よって、嚥下機能が落ちている患者にはリリカが適しています。
【リリカ・タリージェの違い④ ~薬価~】
適応のところでお話したように、タリージェは新薬であるためまだ薬価が高い薬剤です。
それと比較して、リリカはすでに後発医薬品(ジェネリック医薬品)が発売されているため、より薬価も安くなっています。
通常成人の維持用量まで使っている場合だと、1ヶ月あたり約5500円の差があります。
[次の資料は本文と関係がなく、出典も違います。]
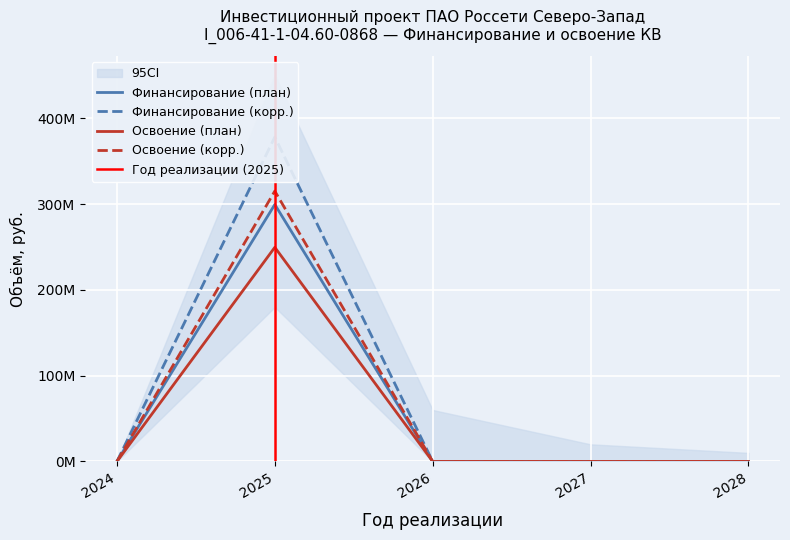

Is the value of Финансирование (план) at 2026 greater than the value of Освоение (корр.) at 2027?

No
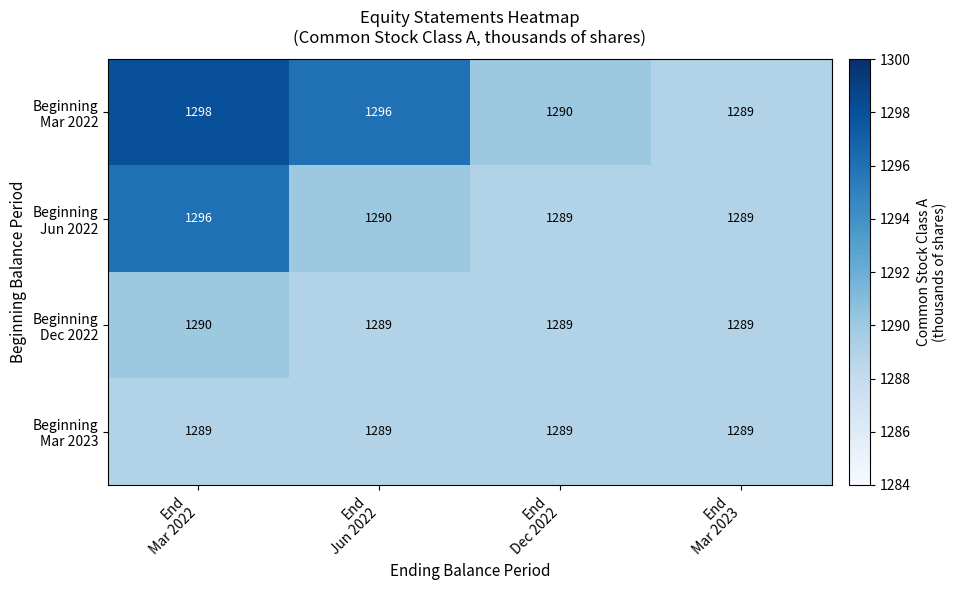

What is the maximum value shown in the chart?

1298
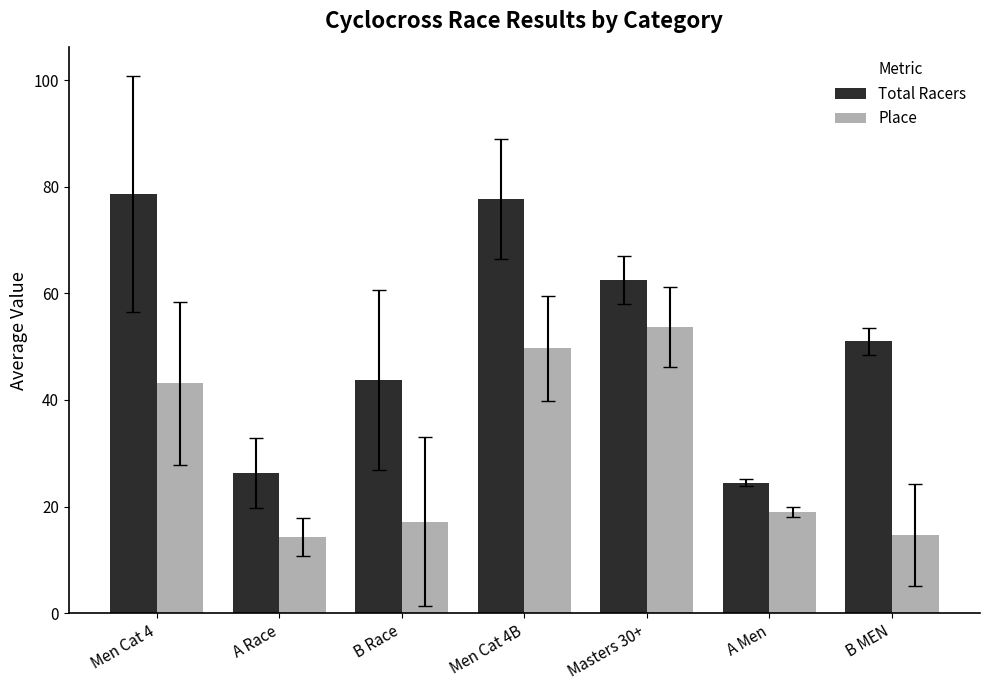

Between A Men and B MEN, which series saw the biggest shift?

Total Racers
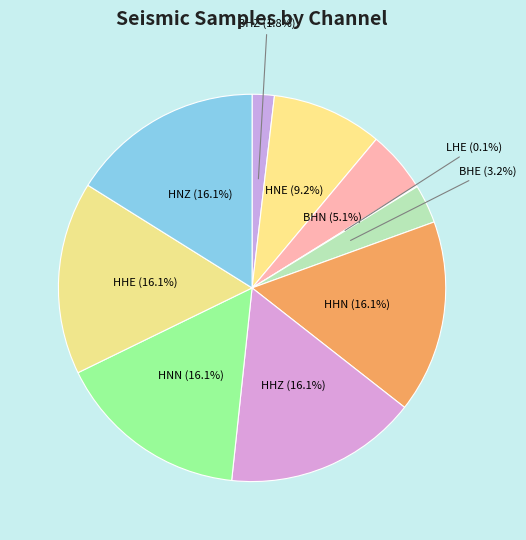

What percentage is the HNZ slice, to the nearest percent?

16%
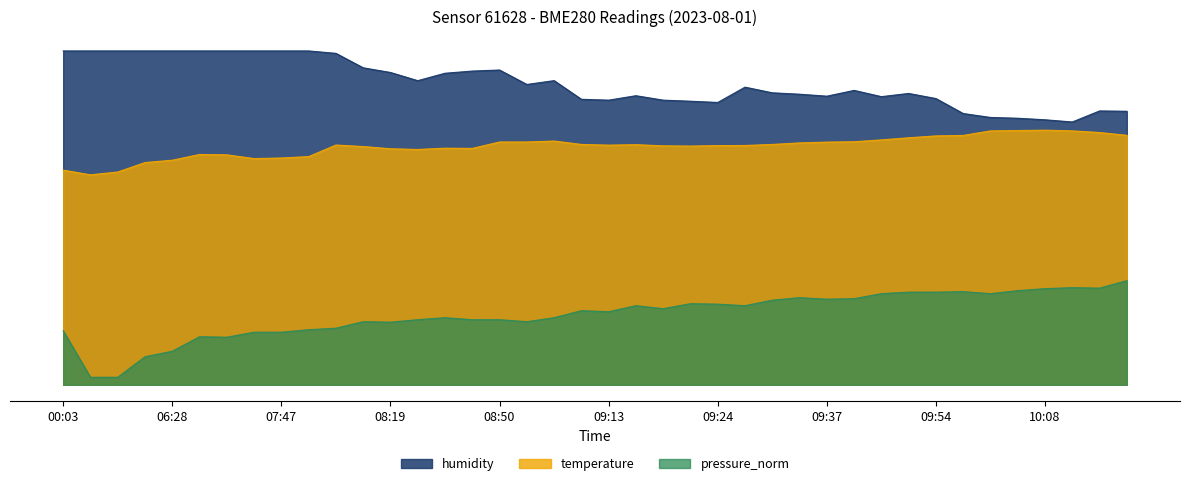

Which category has the highest value in the pressure_norm series?

39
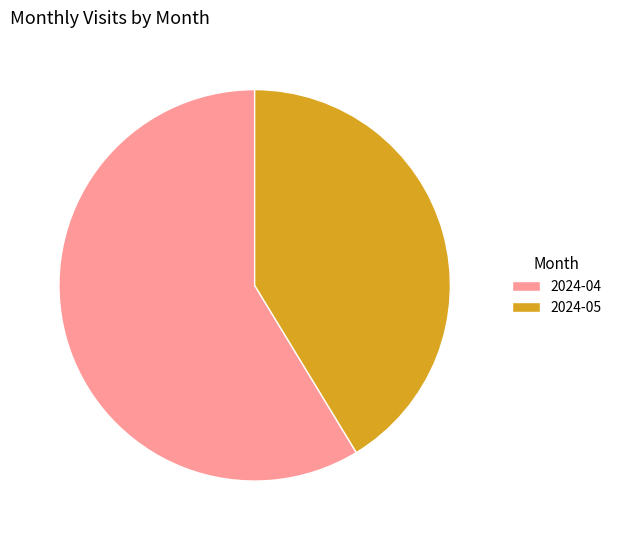

Between 2024-05 and 2024-04, which is larger?

2024-04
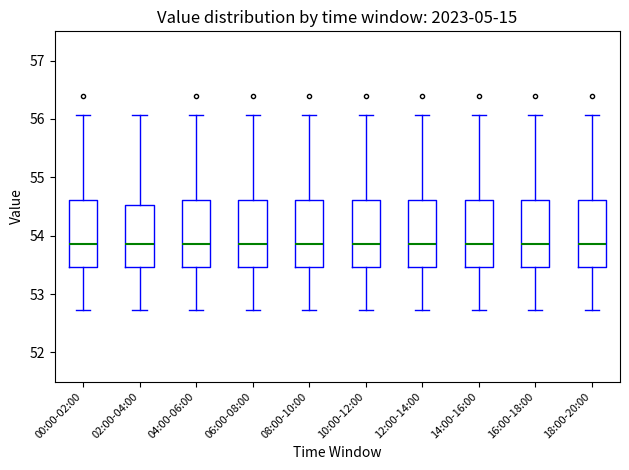

Reading left to right, transcribe this box plot: for each box, give where its median line is, the range the box spans, and where its two whiskers end, as read against the y-axis. The values are not printed on the chart, so give them approximately, as read against the axis.

00:00-02:00: median 53.9, box 53.5 to 54.6, whiskers 52.7 to 56.1
02:00-04:00: median 53.9, box 53.5 to 54.5, whiskers 52.7 to 56.1
04:00-06:00: median 53.9, box 53.5 to 54.6, whiskers 52.7 to 56.1
06:00-08:00: median 53.9, box 53.5 to 54.6, whiskers 52.7 to 56.1
08:00-10:00: median 53.9, box 53.5 to 54.6, whiskers 52.7 to 56.1
10:00-12:00: median 53.9, box 53.5 to 54.6, whiskers 52.7 to 56.1
12:00-14:00: median 53.9, box 53.5 to 54.6, whiskers 52.7 to 56.1
14:00-16:00: median 53.9, box 53.5 to 54.6, whiskers 52.7 to 56.1
16:00-18:00: median 53.9, box 53.5 to 54.6, whiskers 52.7 to 56.1
18:00-20:00: median 53.9, box 53.5 to 54.6, whiskers 52.7 to 56.1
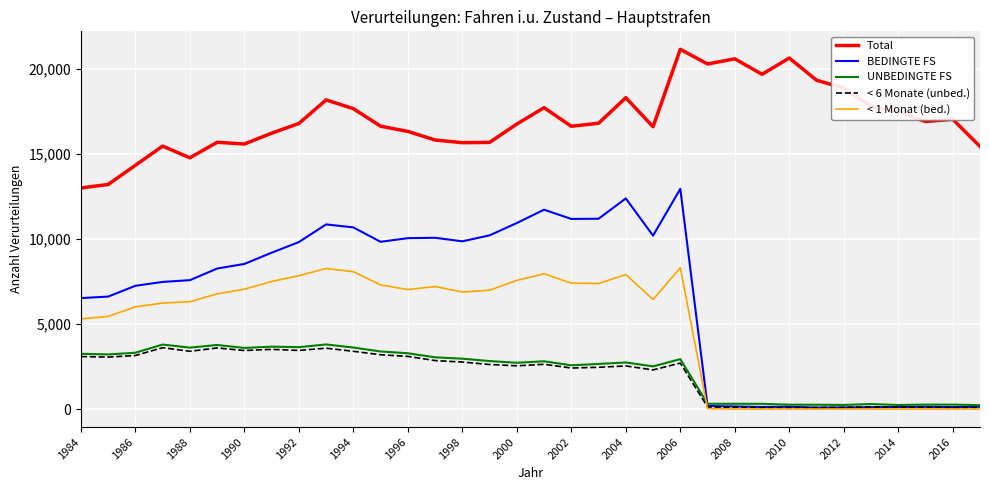

Which series has the largest range (max minus min)?

BEDINGTE FS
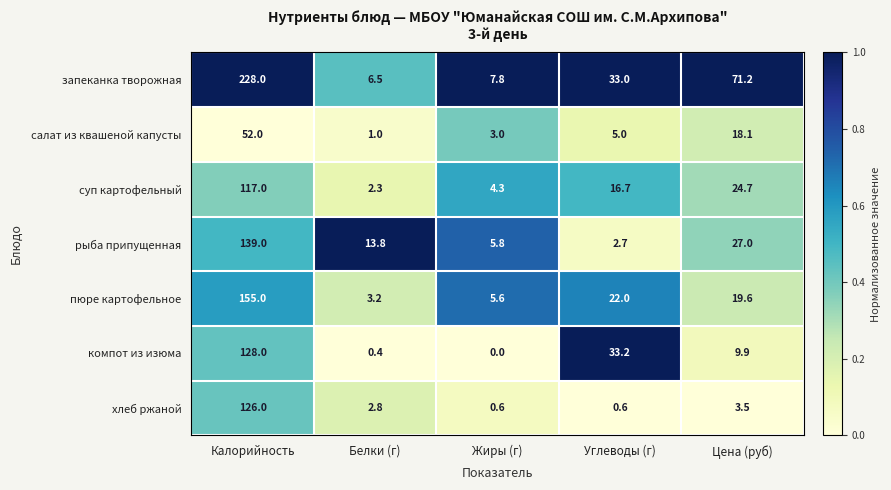

Which label corresponds to the largest value in the chart?

Калорийность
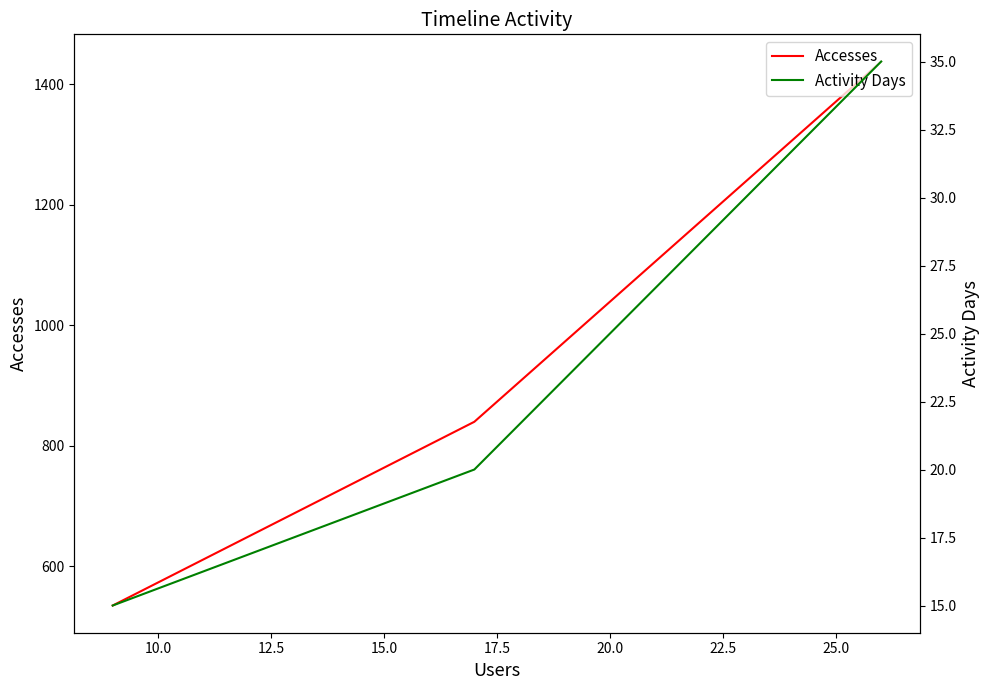

Count the Activity Days values in the range 15 to 35.

3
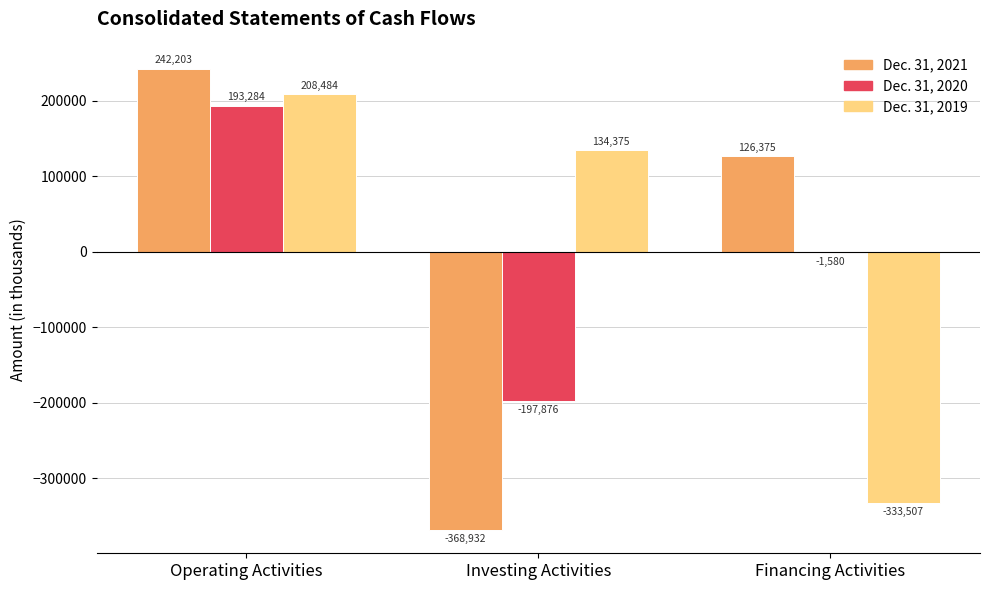

At which category is the sum across all series the highest?

Operating Activities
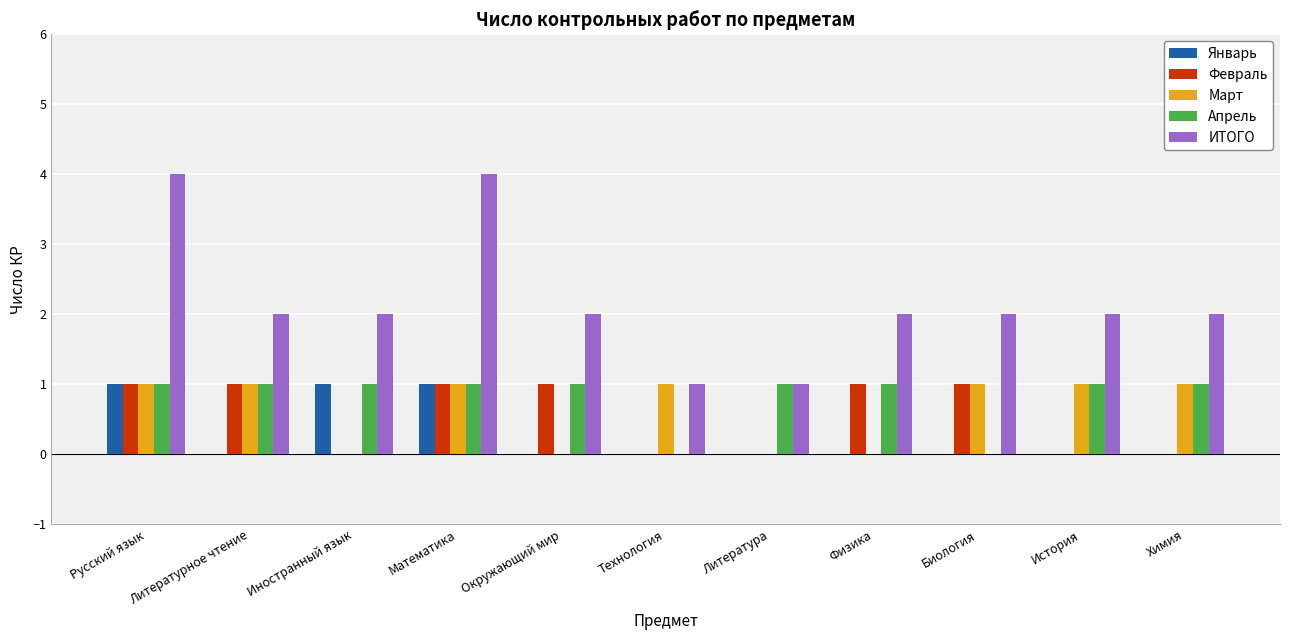

How many groups of bars are there?

11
よって、医療経済的なコストパフォーマンスはリリカのほうがよい、ということになります。先発同士の比較だと大きな差はありません。
【リリカ・タリージェに共通する注意事項】
<効果発現の用量>
以下は、リリカの臨床試験結果から抜粋しています。
全用量で1週目から疼痛改善効果がみられていますが、初期用量の継続だと、2週目までしか効果がみられていません。
それと比べて、維持用量の300mg以上に増量した群だと、全期間を通しての疼痛改善効果がみられます。
このことから、認容性のある患者に対しては「しっかり維持用量まで増量」することが重要だと考えられます。
<副作用>
①
興奮性神経伝達物質の放出抑制を作用機序とするため、傾眠やめまいといった副作用が起きやすいです。
その他にも体重増加や、視覚異常などの副作用があることにもあらかじめ伝えておく必要があります。
②
これら2剤の投与を開始する場合には、少なくとも1週間以上かけて徐々に増量する必要があります。これは、飲み始めに先述したような副作用が出やすいためです。
ただ、めまいや傾眠といった副作用は3日~7日ほどで耐性が形成されると言われているので、あらかじめ患者には副作用の可能性と自己中断のリスクについては注意喚起が必要です。
③
同様に、中止をする際にも1週間以上かけて徐々に減量する必要があります。これは、今まで抑制されていた興奮性神経伝達物質が過剰分泌されることで、離脱症状が現れる可能性があるためといわれています。
④
また、これら2剤は腎機能が低下している患者への投与に注意をする必要がある薬剤になります。
主に未変化体が尿中に排泄されるため、腎機能低下患者では血漿中濃度が高くなり、副作用が発現しやすくなる恐れがあります。
これに関してはクレアチニン・クリアランス値に応じた用量設定がされているため、それに応じた投与設計をする必要があります。
2剤とも透析患者でも使用可能です。ただし、リリカは透析除去率が50%を超えているため、定時の内服に加えて、透析後の補充投与が必要になりますので注意が必要です。